*PROBLEM TO WORK ON*
Express the lines of the listing from the one containing "haben. Microsoft-Daten würden schon seit 2007" down to the one containing "Kundendaten hat, nimmt", both included, as a JSON list of strings with one string per line and blank lines omitted.

*EXERCISE INPUT*
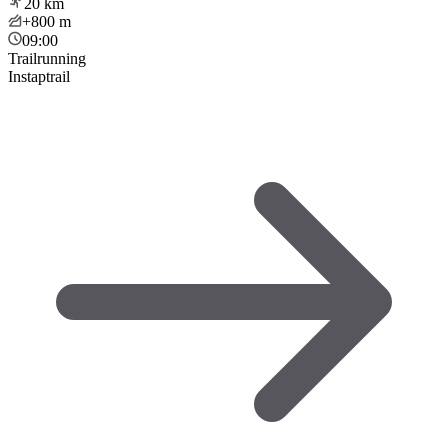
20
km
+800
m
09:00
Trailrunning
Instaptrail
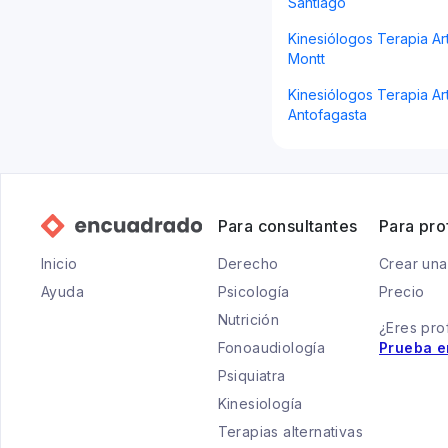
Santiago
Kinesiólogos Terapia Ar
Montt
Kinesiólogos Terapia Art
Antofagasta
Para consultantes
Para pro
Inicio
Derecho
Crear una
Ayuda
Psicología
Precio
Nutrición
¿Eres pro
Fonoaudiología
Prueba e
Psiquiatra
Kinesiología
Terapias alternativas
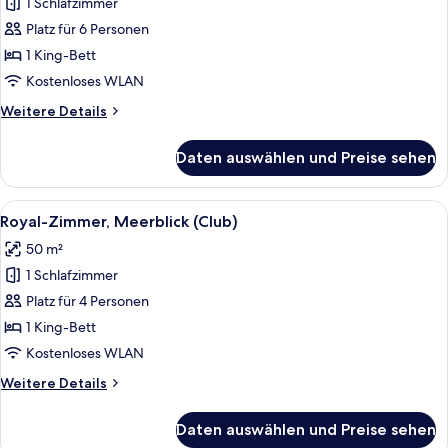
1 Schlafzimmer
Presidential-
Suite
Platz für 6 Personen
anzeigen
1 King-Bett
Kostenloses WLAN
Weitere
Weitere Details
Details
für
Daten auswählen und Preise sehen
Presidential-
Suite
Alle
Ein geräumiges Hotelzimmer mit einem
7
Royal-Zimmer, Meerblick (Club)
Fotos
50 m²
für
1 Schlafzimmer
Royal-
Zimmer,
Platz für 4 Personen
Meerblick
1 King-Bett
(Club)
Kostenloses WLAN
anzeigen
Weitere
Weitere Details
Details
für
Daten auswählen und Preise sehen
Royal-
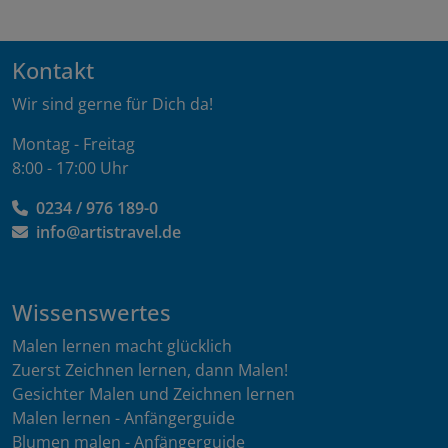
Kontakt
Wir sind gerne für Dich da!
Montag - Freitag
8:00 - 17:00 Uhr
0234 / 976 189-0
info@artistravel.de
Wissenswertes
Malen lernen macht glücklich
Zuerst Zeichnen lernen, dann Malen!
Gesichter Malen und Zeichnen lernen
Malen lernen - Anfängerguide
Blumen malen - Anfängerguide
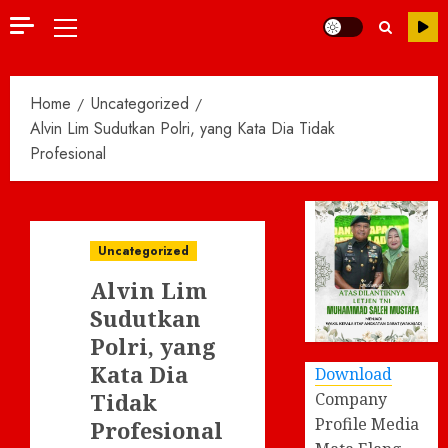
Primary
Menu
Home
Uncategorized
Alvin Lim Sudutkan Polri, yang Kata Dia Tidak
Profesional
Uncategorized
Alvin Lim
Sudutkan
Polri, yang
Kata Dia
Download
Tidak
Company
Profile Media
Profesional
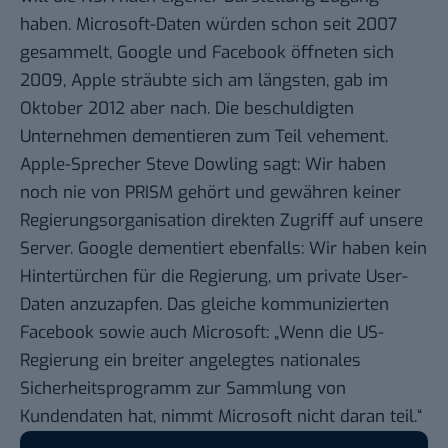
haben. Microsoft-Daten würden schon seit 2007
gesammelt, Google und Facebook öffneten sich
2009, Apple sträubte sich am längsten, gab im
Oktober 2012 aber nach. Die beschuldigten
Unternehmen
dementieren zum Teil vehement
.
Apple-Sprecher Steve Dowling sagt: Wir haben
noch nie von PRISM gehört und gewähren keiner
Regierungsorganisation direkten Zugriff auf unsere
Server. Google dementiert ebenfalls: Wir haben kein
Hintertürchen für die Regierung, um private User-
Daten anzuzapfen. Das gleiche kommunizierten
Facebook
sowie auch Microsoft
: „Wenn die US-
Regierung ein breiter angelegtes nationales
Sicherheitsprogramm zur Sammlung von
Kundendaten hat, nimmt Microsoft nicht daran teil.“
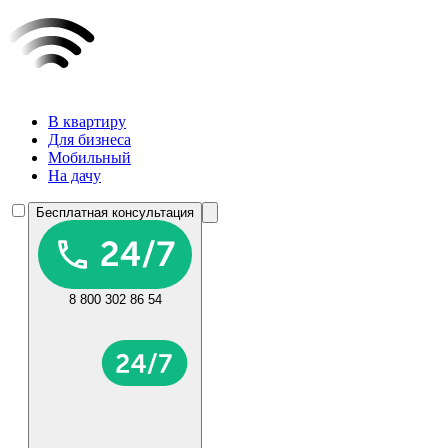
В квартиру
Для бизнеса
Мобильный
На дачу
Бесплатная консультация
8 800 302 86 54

--

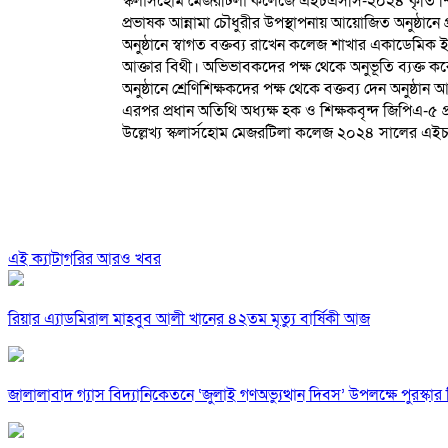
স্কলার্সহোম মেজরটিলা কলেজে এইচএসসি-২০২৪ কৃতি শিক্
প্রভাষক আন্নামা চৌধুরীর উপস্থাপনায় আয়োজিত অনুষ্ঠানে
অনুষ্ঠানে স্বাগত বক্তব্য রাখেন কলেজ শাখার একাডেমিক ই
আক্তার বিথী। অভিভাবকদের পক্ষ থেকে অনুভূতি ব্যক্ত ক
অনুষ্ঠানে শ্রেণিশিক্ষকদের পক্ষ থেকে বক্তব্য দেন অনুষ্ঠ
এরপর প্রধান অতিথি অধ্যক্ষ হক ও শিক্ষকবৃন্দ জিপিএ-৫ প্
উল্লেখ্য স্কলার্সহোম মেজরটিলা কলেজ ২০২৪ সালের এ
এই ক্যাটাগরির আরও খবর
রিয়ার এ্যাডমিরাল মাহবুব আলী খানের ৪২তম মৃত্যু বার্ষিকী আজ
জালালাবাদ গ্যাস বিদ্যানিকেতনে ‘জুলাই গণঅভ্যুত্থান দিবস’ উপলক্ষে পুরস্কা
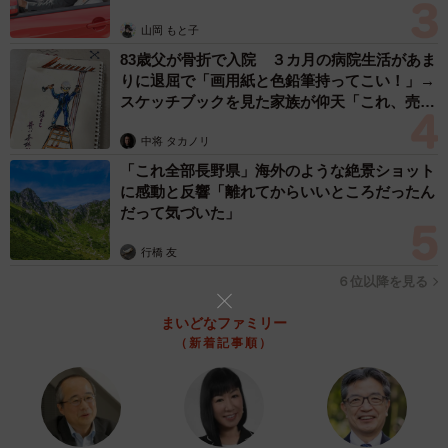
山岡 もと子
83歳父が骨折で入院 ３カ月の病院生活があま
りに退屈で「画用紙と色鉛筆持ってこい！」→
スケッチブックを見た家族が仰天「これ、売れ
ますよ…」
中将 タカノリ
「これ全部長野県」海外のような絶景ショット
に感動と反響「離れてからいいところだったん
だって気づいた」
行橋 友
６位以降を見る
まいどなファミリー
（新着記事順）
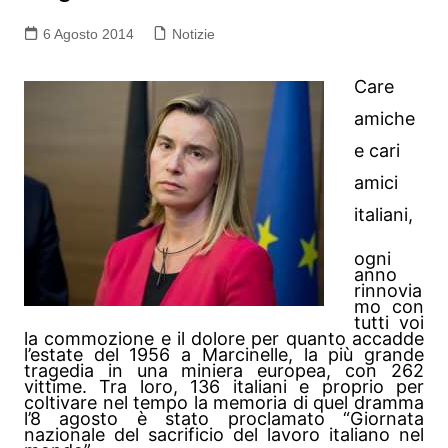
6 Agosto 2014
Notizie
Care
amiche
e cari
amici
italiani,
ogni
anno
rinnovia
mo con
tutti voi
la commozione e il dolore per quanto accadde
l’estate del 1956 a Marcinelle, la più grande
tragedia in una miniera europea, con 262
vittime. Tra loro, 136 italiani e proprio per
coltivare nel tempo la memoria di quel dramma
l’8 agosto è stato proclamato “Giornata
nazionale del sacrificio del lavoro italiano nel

*RESPONSE BELOW*
[
  "haben. Microsoft-Daten würden schon seit 2007",
  "gesammelt, Google und Facebook öffneten sich",
  "2009, Apple sträubte sich am längsten, gab im",
  "Oktober 2012 aber nach. Die beschuldigten",
  "Unternehmen",
  "dementieren zum Teil vehement",
  ".",
  "Apple-Sprecher Steve Dowling sagt: Wir haben",
  "noch nie von PRISM gehört und gewähren keiner",
  "Regierungsorganisation direkten Zugriff auf unsere",
  "Server. Google dementiert ebenfalls: Wir haben kein",
  "Hintertürchen für die Regierung, um private User-",
  "Daten anzuzapfen. Das gleiche kommunizierten",
  "Facebook",
  "sowie auch Microsoft",
  ": „Wenn die US-",
  "Regierung ein breiter angelegtes nationales",
  "Sicherheitsprogramm zur Sammlung von",
  "Kundendaten hat, nimmt Microsoft nicht daran teil.“"
]